Collected data:
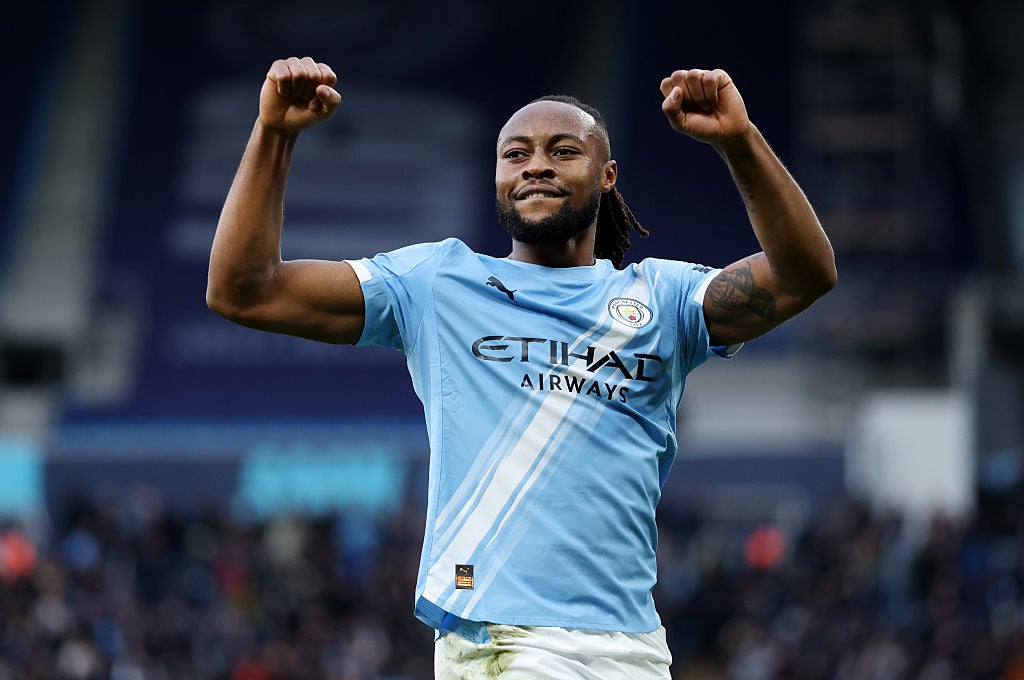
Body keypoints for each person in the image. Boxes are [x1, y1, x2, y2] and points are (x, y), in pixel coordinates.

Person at [207, 56, 836, 678]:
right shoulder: (438, 283)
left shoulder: (664, 301)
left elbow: (804, 275)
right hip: (505, 643)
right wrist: (275, 134)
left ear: (608, 175)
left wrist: (740, 143)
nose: (535, 165)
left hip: (634, 648)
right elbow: (244, 290)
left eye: (563, 151)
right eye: (515, 154)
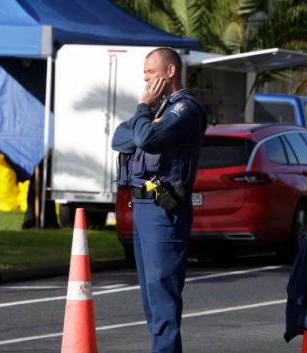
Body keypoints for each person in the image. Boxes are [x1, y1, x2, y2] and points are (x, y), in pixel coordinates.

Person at [111, 48, 208, 353]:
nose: (145, 78)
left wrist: (143, 109)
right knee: (151, 301)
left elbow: (143, 139)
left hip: (164, 211)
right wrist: (147, 118)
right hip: (142, 208)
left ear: (169, 71)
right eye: (144, 73)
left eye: (150, 72)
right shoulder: (158, 107)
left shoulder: (185, 110)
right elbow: (119, 137)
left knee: (163, 297)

■ Work instructions: Nothing is wanted except the number of lines in the entries above that include the word "elbow".

■ Answer section: 4